"And its weird that you keep ignoring the fact that people CAN get the hours if they are working."
I'm not ignoring that fact at all.
I have said nothing at all about my own thoughts about the scheme.
Someone else seems to imagine that I think it is unfair in some way that this childcare is offered to people who are deemed to need it, which is not the case at all.
The point I am making is that it could SEEM unfair to someone who was unable to work because they couldn't afford childcare.
Particularly if the person they know in receipt of this childcare was not working.
IMO it really, really matters that our benefits system is seen to be as fair as possible.
Creating a situation where it can be perceived that if you don't work you get more help with childcare, is very far from ideal if we care about (and I very much do) maintaining public support for social insurance and the welfare state.

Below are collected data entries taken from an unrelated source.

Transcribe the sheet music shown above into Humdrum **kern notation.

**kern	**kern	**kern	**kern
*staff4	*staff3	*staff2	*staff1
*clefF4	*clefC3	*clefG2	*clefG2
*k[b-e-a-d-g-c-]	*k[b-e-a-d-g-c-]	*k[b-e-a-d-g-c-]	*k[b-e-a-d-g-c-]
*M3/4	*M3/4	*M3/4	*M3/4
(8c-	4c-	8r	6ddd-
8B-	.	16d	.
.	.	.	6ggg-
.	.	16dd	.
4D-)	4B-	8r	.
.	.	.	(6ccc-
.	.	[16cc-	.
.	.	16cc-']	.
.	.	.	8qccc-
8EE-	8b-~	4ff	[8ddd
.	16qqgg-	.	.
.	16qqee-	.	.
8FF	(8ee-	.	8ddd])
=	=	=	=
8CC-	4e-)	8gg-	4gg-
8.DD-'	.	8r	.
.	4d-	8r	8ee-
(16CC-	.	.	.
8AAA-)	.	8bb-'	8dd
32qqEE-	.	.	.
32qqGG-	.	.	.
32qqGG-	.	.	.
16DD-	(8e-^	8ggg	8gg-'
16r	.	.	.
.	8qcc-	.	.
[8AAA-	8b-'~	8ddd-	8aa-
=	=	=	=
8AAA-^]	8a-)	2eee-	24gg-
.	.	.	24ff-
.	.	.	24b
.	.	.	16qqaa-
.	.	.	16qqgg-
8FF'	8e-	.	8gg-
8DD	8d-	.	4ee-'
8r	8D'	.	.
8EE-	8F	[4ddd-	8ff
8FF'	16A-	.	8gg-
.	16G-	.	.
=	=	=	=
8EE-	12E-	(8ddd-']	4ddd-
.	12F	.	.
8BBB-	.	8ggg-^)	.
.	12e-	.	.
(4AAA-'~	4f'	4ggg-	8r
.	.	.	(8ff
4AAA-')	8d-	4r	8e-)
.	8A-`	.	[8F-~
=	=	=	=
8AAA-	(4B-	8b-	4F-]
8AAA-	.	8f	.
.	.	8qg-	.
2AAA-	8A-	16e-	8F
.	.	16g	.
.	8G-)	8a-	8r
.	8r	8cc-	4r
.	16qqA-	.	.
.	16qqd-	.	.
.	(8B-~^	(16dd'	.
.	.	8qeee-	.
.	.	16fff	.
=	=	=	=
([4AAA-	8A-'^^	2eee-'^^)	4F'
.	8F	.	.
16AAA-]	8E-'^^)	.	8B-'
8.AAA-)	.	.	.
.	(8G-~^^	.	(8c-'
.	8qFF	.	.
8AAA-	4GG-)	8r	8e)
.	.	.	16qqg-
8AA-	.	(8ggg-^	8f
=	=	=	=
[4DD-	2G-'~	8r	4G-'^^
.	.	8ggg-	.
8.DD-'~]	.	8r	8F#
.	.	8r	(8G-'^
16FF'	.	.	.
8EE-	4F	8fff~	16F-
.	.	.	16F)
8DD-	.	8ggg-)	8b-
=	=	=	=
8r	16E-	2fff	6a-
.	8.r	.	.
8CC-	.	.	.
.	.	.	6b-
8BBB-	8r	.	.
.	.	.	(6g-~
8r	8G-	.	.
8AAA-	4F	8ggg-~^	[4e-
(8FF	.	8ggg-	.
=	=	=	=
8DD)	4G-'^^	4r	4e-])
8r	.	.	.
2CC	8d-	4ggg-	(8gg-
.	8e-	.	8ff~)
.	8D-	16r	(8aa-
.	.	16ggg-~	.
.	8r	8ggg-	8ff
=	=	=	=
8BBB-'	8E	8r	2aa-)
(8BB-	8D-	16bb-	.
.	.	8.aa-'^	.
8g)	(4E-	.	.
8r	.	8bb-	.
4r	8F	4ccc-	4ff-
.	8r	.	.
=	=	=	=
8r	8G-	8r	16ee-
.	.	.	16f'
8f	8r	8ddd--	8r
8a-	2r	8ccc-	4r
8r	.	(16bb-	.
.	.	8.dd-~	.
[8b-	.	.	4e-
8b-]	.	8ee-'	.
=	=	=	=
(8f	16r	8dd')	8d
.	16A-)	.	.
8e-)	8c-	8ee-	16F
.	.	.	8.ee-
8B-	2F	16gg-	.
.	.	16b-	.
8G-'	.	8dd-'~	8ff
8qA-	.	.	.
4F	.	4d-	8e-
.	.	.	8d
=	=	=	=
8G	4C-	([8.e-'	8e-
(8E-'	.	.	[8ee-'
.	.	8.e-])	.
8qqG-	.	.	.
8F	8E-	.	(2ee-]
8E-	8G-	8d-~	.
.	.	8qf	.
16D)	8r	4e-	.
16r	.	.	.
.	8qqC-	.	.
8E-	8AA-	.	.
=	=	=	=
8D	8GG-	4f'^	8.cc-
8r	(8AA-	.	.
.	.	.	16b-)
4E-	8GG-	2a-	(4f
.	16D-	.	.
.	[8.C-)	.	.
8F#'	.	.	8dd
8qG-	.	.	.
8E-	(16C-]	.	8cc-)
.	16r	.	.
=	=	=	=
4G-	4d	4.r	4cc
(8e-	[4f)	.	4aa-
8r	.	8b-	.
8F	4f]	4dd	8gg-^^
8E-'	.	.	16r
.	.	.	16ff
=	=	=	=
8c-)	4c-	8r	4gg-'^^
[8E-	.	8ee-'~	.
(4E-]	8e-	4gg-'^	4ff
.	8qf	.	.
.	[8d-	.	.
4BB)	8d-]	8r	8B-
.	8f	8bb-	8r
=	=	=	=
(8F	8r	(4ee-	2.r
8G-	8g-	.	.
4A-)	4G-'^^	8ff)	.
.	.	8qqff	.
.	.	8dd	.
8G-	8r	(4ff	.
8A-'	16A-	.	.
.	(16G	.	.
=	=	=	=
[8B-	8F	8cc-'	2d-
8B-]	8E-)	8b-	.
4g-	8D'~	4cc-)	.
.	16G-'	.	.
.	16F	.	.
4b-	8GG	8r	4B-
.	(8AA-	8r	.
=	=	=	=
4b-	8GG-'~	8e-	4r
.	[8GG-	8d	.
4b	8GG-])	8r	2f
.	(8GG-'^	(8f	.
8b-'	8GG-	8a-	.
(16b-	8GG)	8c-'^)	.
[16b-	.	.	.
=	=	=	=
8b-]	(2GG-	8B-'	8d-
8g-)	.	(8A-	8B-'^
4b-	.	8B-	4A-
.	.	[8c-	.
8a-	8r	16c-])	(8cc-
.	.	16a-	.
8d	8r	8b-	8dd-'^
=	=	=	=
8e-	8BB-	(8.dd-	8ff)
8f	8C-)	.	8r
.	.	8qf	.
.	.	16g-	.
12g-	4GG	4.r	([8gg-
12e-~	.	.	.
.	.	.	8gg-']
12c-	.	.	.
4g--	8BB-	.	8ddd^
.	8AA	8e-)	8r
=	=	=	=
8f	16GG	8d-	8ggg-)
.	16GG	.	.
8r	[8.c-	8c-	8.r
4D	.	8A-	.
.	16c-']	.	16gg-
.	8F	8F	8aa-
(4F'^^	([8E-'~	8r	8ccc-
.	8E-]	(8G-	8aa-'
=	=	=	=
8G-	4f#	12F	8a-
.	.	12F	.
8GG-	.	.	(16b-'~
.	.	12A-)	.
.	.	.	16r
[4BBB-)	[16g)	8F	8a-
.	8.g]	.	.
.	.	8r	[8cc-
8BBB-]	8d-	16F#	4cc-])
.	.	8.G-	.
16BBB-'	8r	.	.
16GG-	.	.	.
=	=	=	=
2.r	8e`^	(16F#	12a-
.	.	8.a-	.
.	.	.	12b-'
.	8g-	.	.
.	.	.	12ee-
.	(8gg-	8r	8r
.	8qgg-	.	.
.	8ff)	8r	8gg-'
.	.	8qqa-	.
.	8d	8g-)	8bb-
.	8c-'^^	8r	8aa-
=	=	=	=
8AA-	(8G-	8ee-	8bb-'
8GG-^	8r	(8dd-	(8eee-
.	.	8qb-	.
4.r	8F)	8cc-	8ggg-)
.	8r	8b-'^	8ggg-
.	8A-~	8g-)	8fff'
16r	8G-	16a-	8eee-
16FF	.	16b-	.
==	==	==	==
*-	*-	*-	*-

It is silly, not to mention incredibly patronising, to keep insisting that it is not childcare. If the OP got those hours, she could afford to work more.
I doubt she would care very much whether it was given as childcare or early years intervention. If she could pay her bills more easily at the end of the month, it would be fine whichever it was.
I'm surprised, and saddened, by the complete lack of sympathy for a woman who has had to cut her work hours because she can't afford childcare.
I would have thought most women would consider that to be a pretty shitty situation.
And it does raise questions about what childcare is being made available and what we can do to provide more support for working mothers in low wage jobs.
Or indeed all families with childcare needs, of any kind.
Being that families with children have been repeatedly the ones losing out during this period of elective "austerity".